What you need to do:
List each line of the data that holds the string "mundo".

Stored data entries
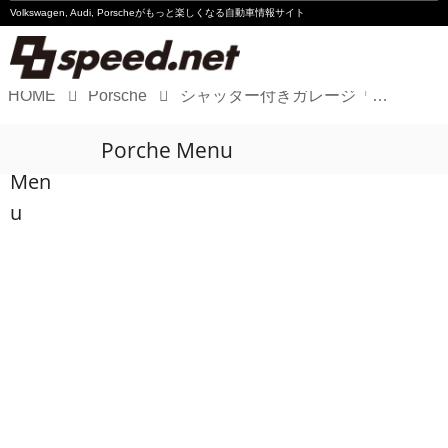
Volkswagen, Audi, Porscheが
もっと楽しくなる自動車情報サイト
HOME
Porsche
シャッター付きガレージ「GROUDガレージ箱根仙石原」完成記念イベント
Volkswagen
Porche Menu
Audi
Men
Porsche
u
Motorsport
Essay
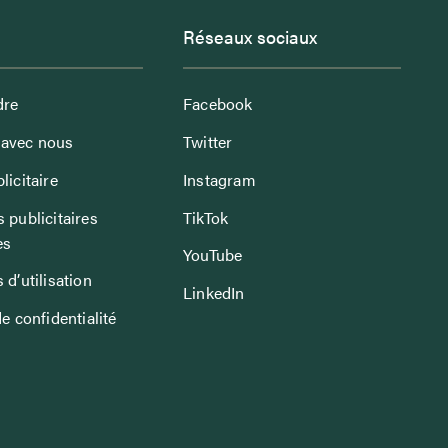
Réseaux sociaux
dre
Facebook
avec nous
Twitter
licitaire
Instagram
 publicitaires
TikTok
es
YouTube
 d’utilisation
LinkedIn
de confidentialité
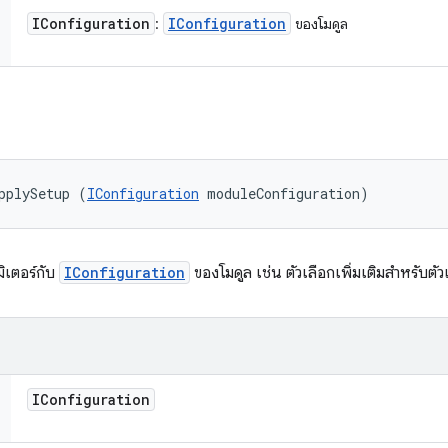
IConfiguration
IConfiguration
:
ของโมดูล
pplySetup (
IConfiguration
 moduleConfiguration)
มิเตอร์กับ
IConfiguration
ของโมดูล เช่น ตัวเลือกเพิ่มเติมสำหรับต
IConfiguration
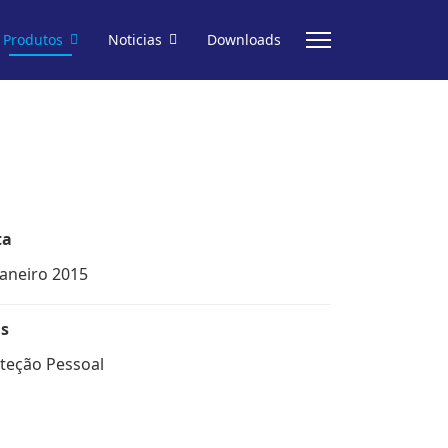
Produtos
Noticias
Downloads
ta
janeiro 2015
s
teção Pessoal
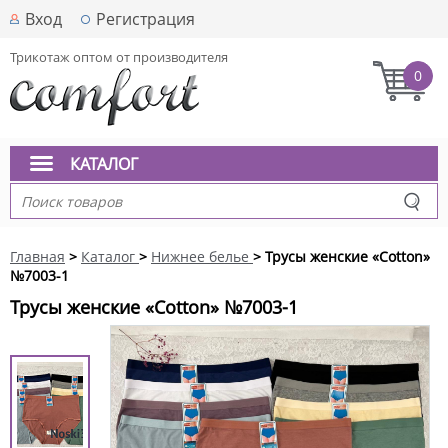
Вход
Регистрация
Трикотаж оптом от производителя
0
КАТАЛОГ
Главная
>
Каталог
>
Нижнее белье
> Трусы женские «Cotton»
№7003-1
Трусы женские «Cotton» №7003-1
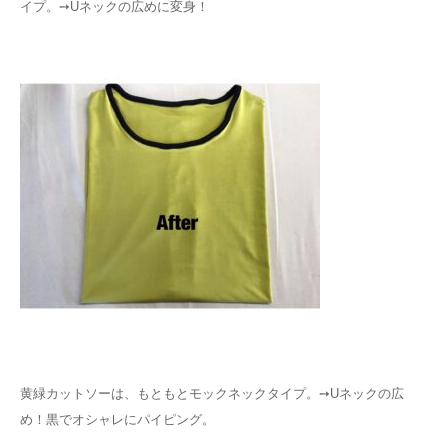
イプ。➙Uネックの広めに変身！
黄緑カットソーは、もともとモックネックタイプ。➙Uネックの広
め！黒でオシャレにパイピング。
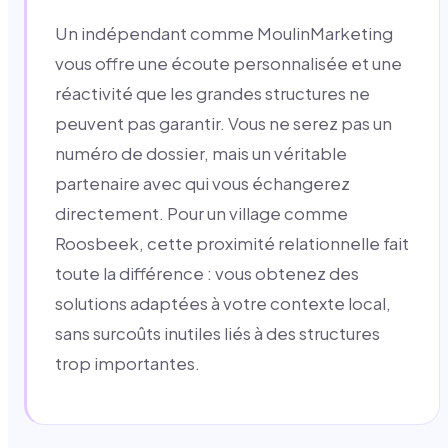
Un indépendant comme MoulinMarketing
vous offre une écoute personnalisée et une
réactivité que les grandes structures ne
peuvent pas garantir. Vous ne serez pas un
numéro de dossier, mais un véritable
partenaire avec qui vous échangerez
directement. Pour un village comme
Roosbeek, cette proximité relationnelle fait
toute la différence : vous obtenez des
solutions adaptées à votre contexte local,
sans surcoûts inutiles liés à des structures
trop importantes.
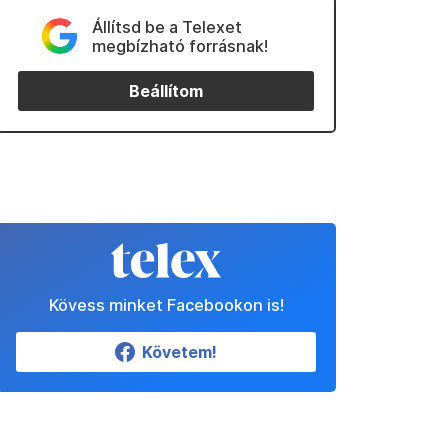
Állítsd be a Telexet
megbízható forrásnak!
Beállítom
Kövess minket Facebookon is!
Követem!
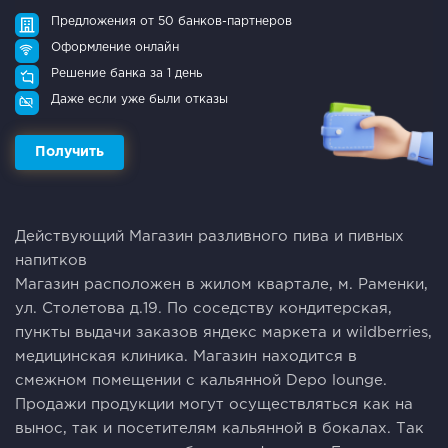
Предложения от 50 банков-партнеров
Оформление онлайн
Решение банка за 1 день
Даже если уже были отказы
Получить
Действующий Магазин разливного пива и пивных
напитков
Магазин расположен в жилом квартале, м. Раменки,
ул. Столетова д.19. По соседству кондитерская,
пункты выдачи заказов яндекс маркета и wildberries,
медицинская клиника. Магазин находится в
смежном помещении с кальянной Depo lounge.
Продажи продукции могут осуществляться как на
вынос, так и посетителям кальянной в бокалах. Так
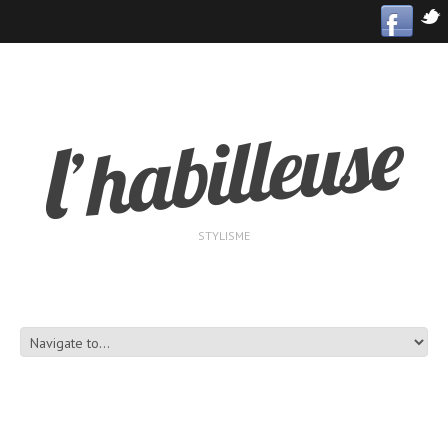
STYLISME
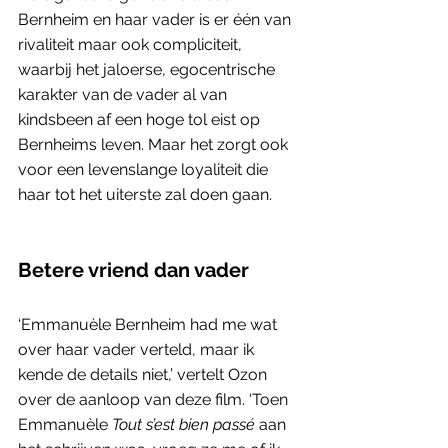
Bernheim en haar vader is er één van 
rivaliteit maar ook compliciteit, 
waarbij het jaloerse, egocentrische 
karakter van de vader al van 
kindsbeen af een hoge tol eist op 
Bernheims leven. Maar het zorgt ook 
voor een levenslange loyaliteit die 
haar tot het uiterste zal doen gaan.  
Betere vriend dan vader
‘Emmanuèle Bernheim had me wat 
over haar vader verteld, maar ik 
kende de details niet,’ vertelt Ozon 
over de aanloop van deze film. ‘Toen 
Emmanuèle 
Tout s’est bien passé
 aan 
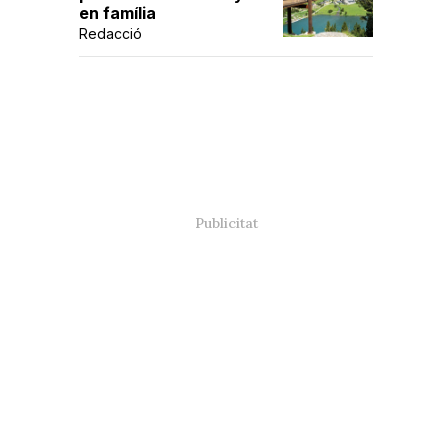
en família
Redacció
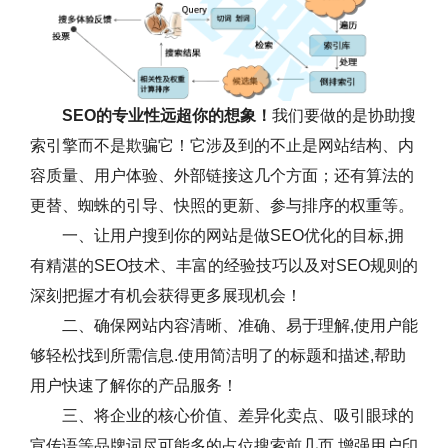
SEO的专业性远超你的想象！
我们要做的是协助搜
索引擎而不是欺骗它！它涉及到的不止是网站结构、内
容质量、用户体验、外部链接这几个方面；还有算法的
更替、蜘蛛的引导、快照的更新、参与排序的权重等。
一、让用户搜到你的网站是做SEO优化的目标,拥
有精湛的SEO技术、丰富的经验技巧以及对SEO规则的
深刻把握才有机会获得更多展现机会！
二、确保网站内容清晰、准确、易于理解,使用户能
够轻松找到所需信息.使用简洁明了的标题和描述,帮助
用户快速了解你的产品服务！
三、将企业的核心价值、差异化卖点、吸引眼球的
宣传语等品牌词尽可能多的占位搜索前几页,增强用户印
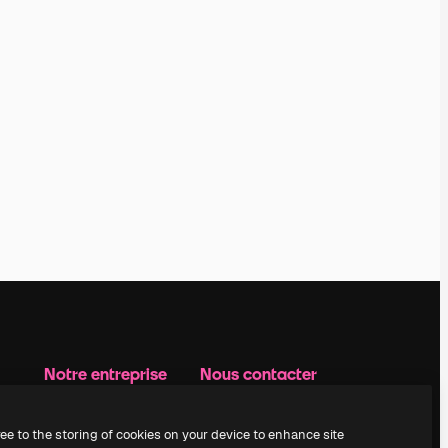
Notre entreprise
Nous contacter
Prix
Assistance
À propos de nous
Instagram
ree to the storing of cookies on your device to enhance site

==

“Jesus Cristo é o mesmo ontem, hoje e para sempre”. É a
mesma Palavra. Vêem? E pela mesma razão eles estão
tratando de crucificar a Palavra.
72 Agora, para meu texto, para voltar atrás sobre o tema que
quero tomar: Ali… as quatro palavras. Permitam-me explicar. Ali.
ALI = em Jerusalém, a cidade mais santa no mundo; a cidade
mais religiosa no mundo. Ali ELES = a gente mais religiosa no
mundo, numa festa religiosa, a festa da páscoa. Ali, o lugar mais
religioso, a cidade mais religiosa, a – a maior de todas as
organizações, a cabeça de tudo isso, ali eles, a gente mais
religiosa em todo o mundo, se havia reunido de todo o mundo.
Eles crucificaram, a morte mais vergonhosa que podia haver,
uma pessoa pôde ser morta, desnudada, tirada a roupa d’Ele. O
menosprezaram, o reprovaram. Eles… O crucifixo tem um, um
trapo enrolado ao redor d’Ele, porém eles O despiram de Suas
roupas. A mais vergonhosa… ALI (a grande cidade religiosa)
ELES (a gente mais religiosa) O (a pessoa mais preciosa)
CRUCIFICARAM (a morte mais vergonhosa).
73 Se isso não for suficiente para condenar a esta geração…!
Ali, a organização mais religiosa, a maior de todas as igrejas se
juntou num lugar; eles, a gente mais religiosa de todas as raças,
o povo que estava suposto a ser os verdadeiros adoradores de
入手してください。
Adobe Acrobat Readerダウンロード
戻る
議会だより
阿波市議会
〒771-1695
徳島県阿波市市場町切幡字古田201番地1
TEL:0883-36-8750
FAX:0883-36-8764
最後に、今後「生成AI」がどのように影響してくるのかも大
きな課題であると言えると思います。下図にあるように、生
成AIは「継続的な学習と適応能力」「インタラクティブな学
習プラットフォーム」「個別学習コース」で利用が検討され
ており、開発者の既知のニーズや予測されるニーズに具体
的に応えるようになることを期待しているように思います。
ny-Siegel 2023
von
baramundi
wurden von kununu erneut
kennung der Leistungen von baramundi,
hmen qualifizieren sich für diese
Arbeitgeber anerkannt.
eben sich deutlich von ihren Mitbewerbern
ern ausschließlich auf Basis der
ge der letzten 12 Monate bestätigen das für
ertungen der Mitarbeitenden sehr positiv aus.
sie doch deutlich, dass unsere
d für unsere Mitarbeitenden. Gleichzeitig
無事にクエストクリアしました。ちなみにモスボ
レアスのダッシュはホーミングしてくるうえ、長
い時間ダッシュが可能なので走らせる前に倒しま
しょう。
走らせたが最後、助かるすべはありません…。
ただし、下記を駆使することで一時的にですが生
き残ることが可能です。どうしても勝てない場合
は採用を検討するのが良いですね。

Task answer:
ALI = em Jerusalém, a cidade mais santa no mundo; a cidade
mais religiosa no mundo. Ali ELES = a gente mais religiosa no
mundo, numa festa religiosa, a festa da páscoa. Ali, o lugar mais
religiosa em todo o mundo, se havia reunido de todo o mundo.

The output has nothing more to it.